Читать «Живые цифры» онлайн - страница 35

Глеб Иванович Успенский

Беда моего соседа и его дома заключалась, между прочим, и в том еще, что и сам он, отец семьи, и его сын, да и вообще вся мужская половина семейства — были не из бойких, не быстрых умом и не расторопных людей. Аксинья чувствовала эти свойства своего мужа, перешедшие потом и в детей, с самого первого дня свадьбы; она знала, что муж ей попался не ахти какого достоинства, хотя и был добр, и тих, и не пьющ. Сама имея добрый характер и непрестанно занятый ум, она не позволяла себе срывать зло на мужнину и детскую "нескладность" — и прожила всю жизнь, вплоть до болезни, почти молча, в беспрерывном труде. Теперь же, когда она стала прихварывать, недальний ум и природные нескладности "мужиков" стали сказываться в обиходе жизни всего дома ежеминутно. По мере того, как в Аксинье замирала энергия труда, в отце и в сыне просыпались ничем не препятствуемые свойства нескладности. Оба они стали больше скучать, жалеть Аксинью, чем работать. Старик в унынии целые дни твердил:

— Эх, Васька-то не дорос!.. Как без бабы можно!..

Он убивался, охал, а хозяйство понемногу расстраивалось и шло к упадку.

— Иван Андреич! — скажешь, бывало, охающему соседу. — А ведь забор-то ваш валится… Надо бы вам поправить!

— То-то Васька-то не вышел! Как тут одному сладить? Вестимо, валится!

Подойдет к забору, посмотрит на его разрушение собственными глазами; оказывается, забор, точно, еле жив.

— Ишь, — скажет Иван Андреич, — и то! Эво как его разломило!

Возьмется обеими руками за накренившуюся верхушку столба и "попробует" поставить его прямо. Но от этой пробы подгнивший столб только трещит в корню и еще ниже опускается к земле.

— Ишь, вот!

— Теперь он совсем повалился!

— И есть, что совсем. Ах, баба-то захворала! Эко горе, Васька-то не дорос!

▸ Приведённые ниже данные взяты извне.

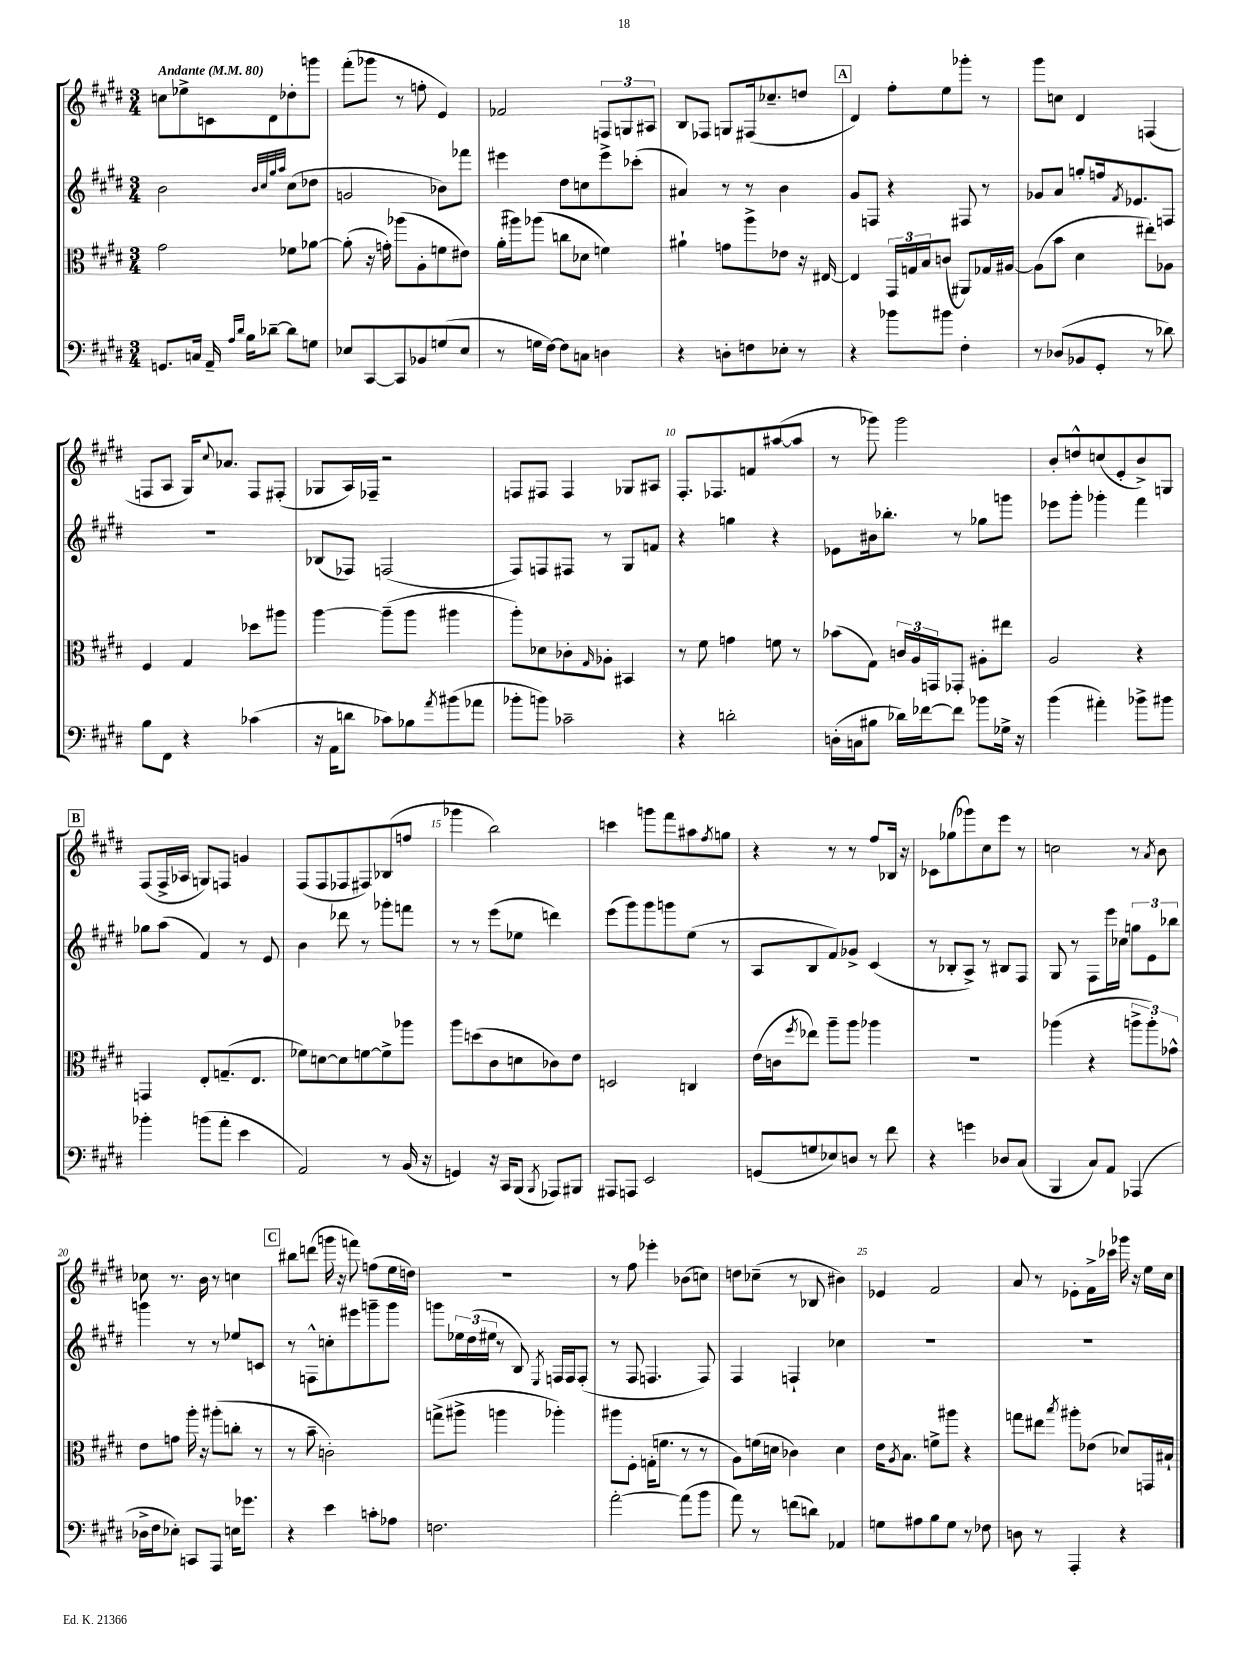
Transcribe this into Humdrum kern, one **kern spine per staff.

**kern	**kern	**kern	**kern
*staff4	*staff3	*staff2	*staff1
*clefF4	*clefC3	*clefG2	*clefG2
*k[f#c#g#d#]	*k[f#c#g#d#]	*k[f#c#g#d#]	*k[f#c#g#d#]
*M3/4	*M3/4	*M3/4	*M3/4
*MM80	*MM80	*MM80	*MM80
8.GG	2g#	2b	8cc
.	.	.	8ee-^
16C	.	.	.
16AA~	.	.	8c
16qqA	.	.	.
16qqd#	.	.	.
16B	.	.	.
[8d-~	.	.	8d#
.	.	32qqb	.
.	.	32qqcc#	.
.	.	32qqgg#	.
.	.	32qqaa	.
8d-]	8f-	(8cc#	8dd-'
8G	[8a-	8dd-	8ggg
=	=	=	=
8E-	(8a-']	2g	(8fff#'
[8CC#	16r	.	8ggg-
.	16g')	.	.
8CC#]	(8aa-	.	8r
8BB-	8A'	.	8ff'
(8G	8f	8b-)	4e)
8E-	8e#)	8fff-	.
=	=	=	=
8r	(16a'	4eee#	2f-
.	16aa#)	.	.
16G	(8aa-	.	.
[16F#)	.	.	.
8F#]	8cc	8dd#	.
8C	8d-	8cc	.
4D	4f)	8eee#^	12F
.	.	.	12G
.	.	(8ccc-'	.
.	.	.	12A#
=	=	=	=
4r	4a#`	4a#)	8B
.	.	.	8F-
8D'	8g	8r	8G
8F	8aa^	8r	(16F#
.	.	.	8.cc-~
8E-'	8e-	4b	.
8r	16r	.	8dd
.	[16E#	.	.
=	=	=	=
4r	4E#]	8g#	4d#)
.	.	8F	.
8b-	24GG#	4r	8ff#'
.	24G	.	.
.	24B	.	.
8b#	(8c	.	8ee
4F#'	8AA#)	8F#	8ggg-'
.	16G-	8r	8r
.	[16A#	.	.
=	=	=	=
8r	(8A#]	8g-	8ggg#
(8D-	8b	8a	8cc
8BB-	4d#	8gg'	4d#
8GG#'	.	16ff	.
.	.	8qf#	.
.	.	8.e-	.
8r	8ee#')	.	(4F
8d-)	8A-	8F	.
=	=	=	=
8B	4F#	2.r	8F
8FF#	.	.	8A
4r	4G#	.	16G#)
.	.	.	8qqcc#
.	.	.	8.a-
(4c-	8dd-	.	8F
.	8aa#	.	(8F#'
=	=	=	=
16r	[4aa	(8B-	8G-
16AA	.	.	.
8d	.	8F-)	16A)
.	.	.	16F-~
8c-)	(8aa~]	(2F	2r
8B-	8aa	.	.
8qa	.	.	.
(8b#	4aa#	.	.
8a-	.	.	.
=	=	=	=
8b-'	8aa')	8F#)	8F
8b)	8d-	8F	8F#
2c-~	8c-'	8F#	4F#
.	16qqG#	.	.
.	8A-'	8r	.
.	4BB#	8G#	8G-
.	.	8f	8A#
=	=	=	=
4r	8r	4r	8.F#'
.	8f#	.	.
.	.	.	8.F-
2d'	4g	4gg	.
.	.	.	8f
.	8f	4r	([8aa#
.	8r	.	8aa#]
=	=	=	=
(16D'	(8b-	8e-	8r
16C	.	.	.
8B#	8G#)	16b#	8ggg-)
.	.	8.bb-'	.
16d-)	24c	.	2ggg-
.	24A	.	.
[16f-	.	.	.
.	24GG	.	.
8f-]	8GG-'	8r	.
8b-	8A#'	8gg-	.
16G-^	8ee#	8ggg	.
16r	.	.	.
=	=	=	=
(4b	2A	8eee-	8b'
.	.	8ggg#'	8dd^^
4a#')	.	4ggg-'	(8cc
.	.	.	8e'
8b-^	4r	4fff#	8b^)
8b#	.	.	8G
=	=	=	=
4b-'	4GG	8gg-	(8F#
.	.	(8aa	16F#^
.	.	.	16A-
(8b	8E'	4f#)	8G)
8a'	(8.G~	.	8F
4e	.	8r	4g
.	8.E	.	.
.	.	8e	.
=	=	=	=
2AA)	8f-)	4b	(8F#
.	[8d	.	8F#
.	8d]	8ddd-	8F-
.	[8f	8r	8F#)
8r	8f^]	8ggg-'	(8B-
(16BB	8aa-	8fff	8ff
16r	.	.	.
=	=	=	=
4GG)	8aa	8r	4ggg-
.	(8dd	8r	.
16r	8c#	(8eee	2bb)
16CC#	.	.	.
(8BBB	8d	8ee-	.
8qBBB	.	.	.
8AAA-)	8c-)	4ddd)	.
8BBB#	8e	.	.
=	=	=	=
8AAA#	2D	(8eee	4ccc
8AAA	.	8ggg#)	.
2EE	.	8ggg#	8ggg
.	.	8ggg	8fff#
.	4C	(8ee	8aa#
.	.	.	8qff#
.	.	8r	8gg
=	=	=	=
(8GG	(16e	8A	4r
.	16c	.	.
.	8qff#	.	.
8G	8ee-)	8B	.
8E-)	8aa~	8f#)	8r
8D	8aa	8g-^	8r
8r	4aa-	(4c#	8ff#
8f#	.	.	16B-
.	.	.	16r
=	=	=	=
4r	2.r	8r	8c-
.	.	8B-'	(8gg-
4g	.	8A^)	8ggg-)
.	.	8r	8cc#
8D-	.	8B#	8eee
(8C#	.	8F#	8r
=	=	=	=
4BBB	(4aa-	8G#	2cc
.	.	8r	.
8C#)	4r	8F#	.
8AA	.	16eee	.
.	.	16cc-	.
(4AAA-	12aa^	12gg	8r
.	12aa')	12e	.
.	.	.	8qa
.	.	.	8b
.	12g-^^	12bb-	.
=	=	=	=
16D-^	8e	4ggg	8cc-
16F#	.	.	.
8E-')	8g	.	8.r
8CC	16aa'	8r	.
.	16r	.	16b
8AAA	(8aa#'	8r	8r
16E	8cc'	8ee-	4cc
8.g-	.	.	.
.	8r	8c	.
=	=	=	=
4r	8r	8r	8bb#
.	8b~	8F^^	(8ddd
4e	2c')	8cc'	16ggg
.	.	.	16r
.	.	8eee#	8fff)
8c'	.	8ggg~	(8ff
8A-	.	8ggg	16ee
.	.	.	16dd)
=	=	=	=
2.F	(8gg^	8ggg	2.r
.	8aa#^	24ee-	.
.	.	(24dd#	.
.	.	24ee#	.
.	4aa	8r	.
.	.	8B)	.
.	.	8qE	.
.	4aa-')	16F	.
.	.	16F	.
.	.	(8F'	.
=	=	=	=
[2a'	8aa#	8r	8r
.	8F#'	8F#	8ff#
.	(16G'	4.F	4eee-'
.	8.f	.	.
(8a]	8r	.	(8b-
8b	8r	8F)	8cc)
=	=	=	=
8a)	8A)	4F#	8dd
8r	(16f	.	(8cc-~
.	16d	.	.
(8f	4c-)	4F`	8r
8d)	.	.	8B-
4AA-	4d	4cc-	4b#)
=	=	=	=
8G	16e	2.r	4e-
.	8qA	.	.
.	8.B	.	.
8A#	.	.	.
8B	8f^	.	2f#
8G	8aa#	.	.
8r	4r	.	.
8F-	.	.	.
=	=	=	=
8D	8gg	2.r	8a
8r	8ee#	.	8r
.	8qbb	.	.
4AAA'	8aa#'	.	8e-'
.	(8e-	.	16f#^
.	.	.	16ccc-
4r	8d-)	.	16ggg-
.	.	.	16r
.	16GG	.	16ee
.	16B#`	.	16cc#
==	==	==	==
*-	*-	*-	*-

На том дело с забором и оканчивается; а если через несколько времени и продолжается, то непременно в том же самом роде:

— Иван Андреич! Ведь твои свиньи стали ко мне шляться! Сам ты посуди — ведь огород!

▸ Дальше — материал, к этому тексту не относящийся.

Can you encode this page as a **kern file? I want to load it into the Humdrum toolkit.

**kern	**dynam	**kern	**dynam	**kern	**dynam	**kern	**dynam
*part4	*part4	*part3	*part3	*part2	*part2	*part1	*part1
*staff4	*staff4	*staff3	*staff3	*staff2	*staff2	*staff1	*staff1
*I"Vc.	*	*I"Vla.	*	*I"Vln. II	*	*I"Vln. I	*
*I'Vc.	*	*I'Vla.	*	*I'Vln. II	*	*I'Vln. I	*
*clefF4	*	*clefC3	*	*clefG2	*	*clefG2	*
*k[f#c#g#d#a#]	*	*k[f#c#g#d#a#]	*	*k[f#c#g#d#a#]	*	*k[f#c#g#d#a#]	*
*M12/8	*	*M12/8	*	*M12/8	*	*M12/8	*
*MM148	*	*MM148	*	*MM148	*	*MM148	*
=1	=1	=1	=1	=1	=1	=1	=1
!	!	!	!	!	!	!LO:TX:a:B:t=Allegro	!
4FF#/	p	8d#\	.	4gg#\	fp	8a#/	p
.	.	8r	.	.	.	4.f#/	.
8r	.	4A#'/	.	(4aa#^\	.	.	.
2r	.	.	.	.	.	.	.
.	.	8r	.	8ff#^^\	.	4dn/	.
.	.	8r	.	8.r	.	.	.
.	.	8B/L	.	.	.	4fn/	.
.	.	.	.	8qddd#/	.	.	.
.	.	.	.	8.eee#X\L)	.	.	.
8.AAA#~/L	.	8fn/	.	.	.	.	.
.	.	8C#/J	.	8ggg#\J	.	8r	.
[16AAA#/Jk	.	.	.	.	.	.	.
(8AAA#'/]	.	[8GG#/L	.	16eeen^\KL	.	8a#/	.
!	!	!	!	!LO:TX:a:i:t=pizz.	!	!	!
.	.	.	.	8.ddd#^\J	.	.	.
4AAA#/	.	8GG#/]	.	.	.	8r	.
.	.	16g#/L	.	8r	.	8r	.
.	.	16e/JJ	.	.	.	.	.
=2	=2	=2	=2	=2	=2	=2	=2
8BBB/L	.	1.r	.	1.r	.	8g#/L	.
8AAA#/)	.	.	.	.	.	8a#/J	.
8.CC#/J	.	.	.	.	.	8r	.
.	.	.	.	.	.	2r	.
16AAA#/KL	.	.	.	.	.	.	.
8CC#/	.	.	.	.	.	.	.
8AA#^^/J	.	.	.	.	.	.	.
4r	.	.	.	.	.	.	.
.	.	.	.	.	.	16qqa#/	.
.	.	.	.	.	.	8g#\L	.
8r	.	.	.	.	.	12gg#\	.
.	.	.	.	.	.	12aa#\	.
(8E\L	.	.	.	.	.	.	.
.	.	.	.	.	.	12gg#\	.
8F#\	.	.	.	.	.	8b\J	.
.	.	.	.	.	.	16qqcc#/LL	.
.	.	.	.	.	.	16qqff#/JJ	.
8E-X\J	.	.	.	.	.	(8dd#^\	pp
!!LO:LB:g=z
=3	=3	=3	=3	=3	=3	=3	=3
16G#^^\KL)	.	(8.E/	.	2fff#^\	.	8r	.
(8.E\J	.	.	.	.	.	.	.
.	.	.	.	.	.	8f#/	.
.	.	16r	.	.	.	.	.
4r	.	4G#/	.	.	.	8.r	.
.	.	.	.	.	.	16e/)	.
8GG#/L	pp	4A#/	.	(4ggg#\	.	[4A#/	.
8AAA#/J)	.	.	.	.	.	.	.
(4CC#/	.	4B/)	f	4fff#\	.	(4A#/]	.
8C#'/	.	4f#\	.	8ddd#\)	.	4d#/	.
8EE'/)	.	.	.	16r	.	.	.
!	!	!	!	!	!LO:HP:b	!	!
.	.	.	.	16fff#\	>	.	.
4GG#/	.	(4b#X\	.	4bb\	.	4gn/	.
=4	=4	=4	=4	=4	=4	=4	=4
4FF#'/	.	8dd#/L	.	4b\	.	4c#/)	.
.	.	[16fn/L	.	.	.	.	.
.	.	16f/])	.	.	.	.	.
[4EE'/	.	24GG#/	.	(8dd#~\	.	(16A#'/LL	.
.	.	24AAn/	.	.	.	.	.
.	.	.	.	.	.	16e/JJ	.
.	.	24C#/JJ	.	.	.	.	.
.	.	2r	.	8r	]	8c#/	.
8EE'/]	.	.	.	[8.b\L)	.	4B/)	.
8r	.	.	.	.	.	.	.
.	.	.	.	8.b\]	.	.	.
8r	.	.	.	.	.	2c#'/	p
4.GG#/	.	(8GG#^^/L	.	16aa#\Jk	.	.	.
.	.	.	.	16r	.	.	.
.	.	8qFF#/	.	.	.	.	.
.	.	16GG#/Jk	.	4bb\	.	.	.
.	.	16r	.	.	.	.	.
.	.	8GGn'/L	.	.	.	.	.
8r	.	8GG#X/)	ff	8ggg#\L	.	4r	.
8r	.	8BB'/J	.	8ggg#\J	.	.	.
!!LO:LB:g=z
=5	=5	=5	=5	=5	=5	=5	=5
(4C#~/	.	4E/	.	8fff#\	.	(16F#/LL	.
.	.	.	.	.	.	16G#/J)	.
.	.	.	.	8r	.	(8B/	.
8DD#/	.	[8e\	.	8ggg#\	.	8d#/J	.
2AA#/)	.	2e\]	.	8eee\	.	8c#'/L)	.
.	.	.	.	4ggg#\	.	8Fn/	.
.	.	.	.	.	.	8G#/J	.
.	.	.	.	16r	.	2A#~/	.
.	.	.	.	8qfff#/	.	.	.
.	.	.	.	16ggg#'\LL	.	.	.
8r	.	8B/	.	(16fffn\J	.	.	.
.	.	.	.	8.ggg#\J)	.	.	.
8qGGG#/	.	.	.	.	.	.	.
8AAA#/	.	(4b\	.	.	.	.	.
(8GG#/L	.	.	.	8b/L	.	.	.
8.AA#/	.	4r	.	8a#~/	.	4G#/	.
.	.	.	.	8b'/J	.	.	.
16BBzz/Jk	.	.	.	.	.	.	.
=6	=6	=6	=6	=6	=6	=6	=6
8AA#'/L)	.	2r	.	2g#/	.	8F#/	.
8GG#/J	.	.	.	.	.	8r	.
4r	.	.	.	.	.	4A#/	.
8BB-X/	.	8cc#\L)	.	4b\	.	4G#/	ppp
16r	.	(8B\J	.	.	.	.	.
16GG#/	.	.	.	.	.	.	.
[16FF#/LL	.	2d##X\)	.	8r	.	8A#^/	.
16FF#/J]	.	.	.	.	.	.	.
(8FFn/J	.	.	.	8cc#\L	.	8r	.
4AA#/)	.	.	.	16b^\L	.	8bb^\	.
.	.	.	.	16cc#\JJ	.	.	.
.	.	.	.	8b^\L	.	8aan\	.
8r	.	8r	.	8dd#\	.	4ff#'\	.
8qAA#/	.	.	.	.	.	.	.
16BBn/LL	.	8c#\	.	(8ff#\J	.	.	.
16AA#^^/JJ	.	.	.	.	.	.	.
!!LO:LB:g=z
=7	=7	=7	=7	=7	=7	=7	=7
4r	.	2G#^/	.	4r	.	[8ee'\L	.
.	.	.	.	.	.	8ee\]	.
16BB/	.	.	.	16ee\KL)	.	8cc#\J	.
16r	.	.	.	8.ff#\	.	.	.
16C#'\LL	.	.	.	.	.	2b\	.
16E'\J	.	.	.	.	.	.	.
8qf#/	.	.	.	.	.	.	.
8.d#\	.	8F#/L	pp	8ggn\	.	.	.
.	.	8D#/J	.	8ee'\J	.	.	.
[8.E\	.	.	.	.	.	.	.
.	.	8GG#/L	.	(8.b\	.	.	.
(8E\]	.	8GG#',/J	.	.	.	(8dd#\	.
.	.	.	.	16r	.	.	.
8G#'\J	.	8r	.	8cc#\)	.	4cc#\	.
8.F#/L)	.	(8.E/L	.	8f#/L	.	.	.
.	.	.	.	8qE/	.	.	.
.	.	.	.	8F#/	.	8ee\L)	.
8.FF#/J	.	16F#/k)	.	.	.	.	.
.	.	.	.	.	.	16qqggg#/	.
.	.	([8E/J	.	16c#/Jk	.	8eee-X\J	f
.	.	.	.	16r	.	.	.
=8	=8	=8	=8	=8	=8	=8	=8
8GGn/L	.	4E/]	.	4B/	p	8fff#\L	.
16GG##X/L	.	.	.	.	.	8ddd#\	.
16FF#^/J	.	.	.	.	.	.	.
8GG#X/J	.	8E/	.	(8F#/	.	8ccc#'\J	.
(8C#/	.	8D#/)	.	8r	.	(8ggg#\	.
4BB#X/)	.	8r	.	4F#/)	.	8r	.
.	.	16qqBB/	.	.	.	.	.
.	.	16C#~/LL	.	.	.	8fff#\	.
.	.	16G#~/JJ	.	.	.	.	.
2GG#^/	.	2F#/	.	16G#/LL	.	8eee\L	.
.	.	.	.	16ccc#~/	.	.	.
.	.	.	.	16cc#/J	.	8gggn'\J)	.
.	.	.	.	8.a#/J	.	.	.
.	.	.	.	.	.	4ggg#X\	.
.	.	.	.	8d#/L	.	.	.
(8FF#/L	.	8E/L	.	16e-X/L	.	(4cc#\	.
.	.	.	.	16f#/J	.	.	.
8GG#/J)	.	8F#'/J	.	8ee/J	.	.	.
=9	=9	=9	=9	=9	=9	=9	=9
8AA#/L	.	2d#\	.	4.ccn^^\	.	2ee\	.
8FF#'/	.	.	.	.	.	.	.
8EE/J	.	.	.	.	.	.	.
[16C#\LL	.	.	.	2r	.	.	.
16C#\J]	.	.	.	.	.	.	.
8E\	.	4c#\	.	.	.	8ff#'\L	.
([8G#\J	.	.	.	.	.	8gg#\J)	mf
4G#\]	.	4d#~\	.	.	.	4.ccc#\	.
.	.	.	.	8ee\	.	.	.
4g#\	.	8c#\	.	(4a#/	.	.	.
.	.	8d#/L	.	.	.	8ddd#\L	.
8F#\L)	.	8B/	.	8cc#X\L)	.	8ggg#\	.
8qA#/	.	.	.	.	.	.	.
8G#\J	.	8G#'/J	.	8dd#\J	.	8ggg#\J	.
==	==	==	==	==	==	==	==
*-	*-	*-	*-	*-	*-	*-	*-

— Да ведь конечно! Сам знаю! Ишь, как его повалило!..

— Совсем упал ведь! Надо же подпереть-то!

— Как не надо? вестимо, надо подпереть!

Удрученный тоскою, Иван Андреич опять подходит к столбу, бьет в него ногой, как бы желая убедиться в его гнилости, и, выбив его окончательно, — причем разрушаются и обе примыкавшие к столбу части забора, — с великим унынием говорит:

— Н-но! вон как уж! Ах, баба-то у меня хворает!.. Эх, Васька-то!

А Аксинье становилось все хуже и хуже, и она стала лежать, больная и недвижимая, по целым неделям.

Тем временем Васька, похожий на родителя по характеру и по "нескладности", хотя и добрый парень, не видя в отце ничего понуждающего к энергическому труду, ничего дисциплинирующего и вообще чувствуя, что при данных обстоятельствах пока "ничего не сообразишь", — также поослаб в труде и предпочитал чего-то ожидать, прежде чем действовать. Полюбил он в это время, от нечего делать, ходить к пастуху в гости и вести с ним разговоры о божественном, о святых, мучениках… Любил и сам рассказывать жития.